━━━ MATERIAL FOR THIS EXERCISE ━━━

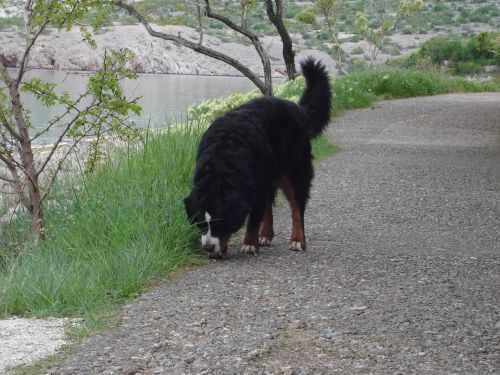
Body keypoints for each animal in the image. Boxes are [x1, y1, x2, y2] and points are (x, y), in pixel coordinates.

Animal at [184, 58, 332, 258]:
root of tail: (299, 109)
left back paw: (297, 240)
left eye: (218, 223)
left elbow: (254, 218)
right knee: (269, 206)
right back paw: (265, 235)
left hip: (295, 171)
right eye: (201, 223)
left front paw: (249, 243)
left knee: (297, 208)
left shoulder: (256, 186)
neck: (222, 158)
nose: (207, 247)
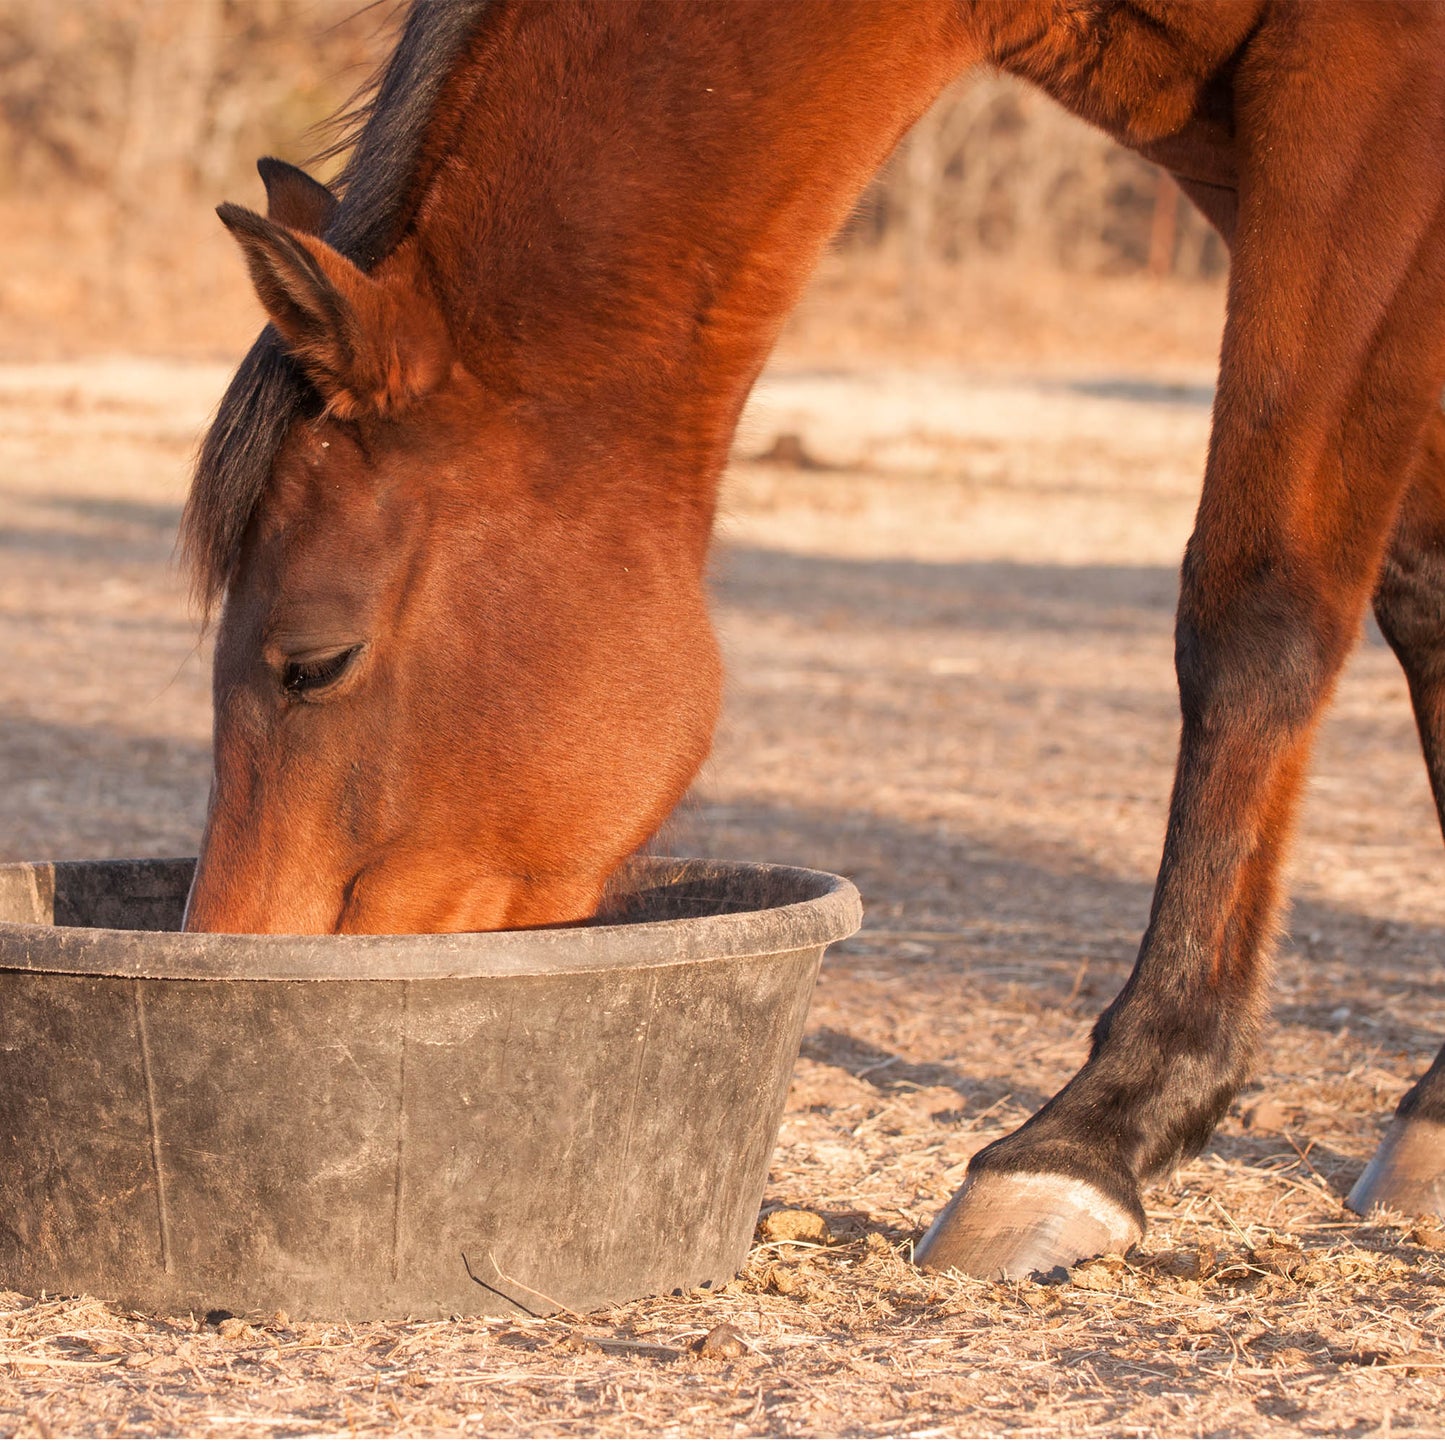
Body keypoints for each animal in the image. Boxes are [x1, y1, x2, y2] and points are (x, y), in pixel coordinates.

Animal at [180, 0, 1445, 1281]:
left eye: (312, 662)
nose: (237, 957)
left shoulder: (1363, 106)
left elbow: (1256, 610)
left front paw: (1097, 1127)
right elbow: (1424, 597)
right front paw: (1432, 1115)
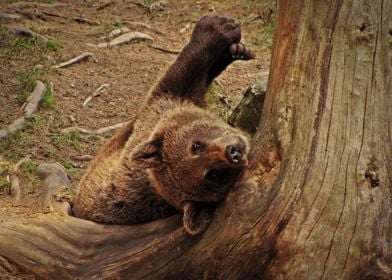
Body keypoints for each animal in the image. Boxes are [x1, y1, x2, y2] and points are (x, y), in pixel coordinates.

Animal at [72, 15, 253, 234]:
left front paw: (236, 50)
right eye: (213, 175)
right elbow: (182, 74)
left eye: (196, 145)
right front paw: (219, 27)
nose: (233, 151)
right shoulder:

━━━

WORK TO COMPLETE:
Write each line exactly as it appears, from the line that holds "left front paw: (249, 243)" through the closing line of the data above, and leave every picture out.

OUTPUT OF THE EXERCISE:
left front paw: (249, 243)
left knee: (297, 208)
left shoulder: (256, 186)
neck: (222, 158)
nose: (207, 247)
Body keypoints for each animal in the image. Boxes are [x1, y1, x2, y2] and points are (x, y), in pixel coordinates.

Animal at [180, 0, 1445, 1281]:
left eye: (312, 662)
nose: (237, 957)
left shoulder: (1363, 106)
left elbow: (1256, 610)
left front paw: (1097, 1127)
right elbow: (1424, 597)
right front paw: (1432, 1115)
Body keypoints for each animal in the image. Boxes are [x1, y1, x2, y2] and points are (x, y), in pixel coordinates.

Animal at [72, 15, 253, 234]:
left front paw: (236, 50)
right eye: (213, 175)
right elbow: (182, 74)
left eye: (196, 145)
right front paw: (219, 27)
nose: (233, 151)
right shoulder:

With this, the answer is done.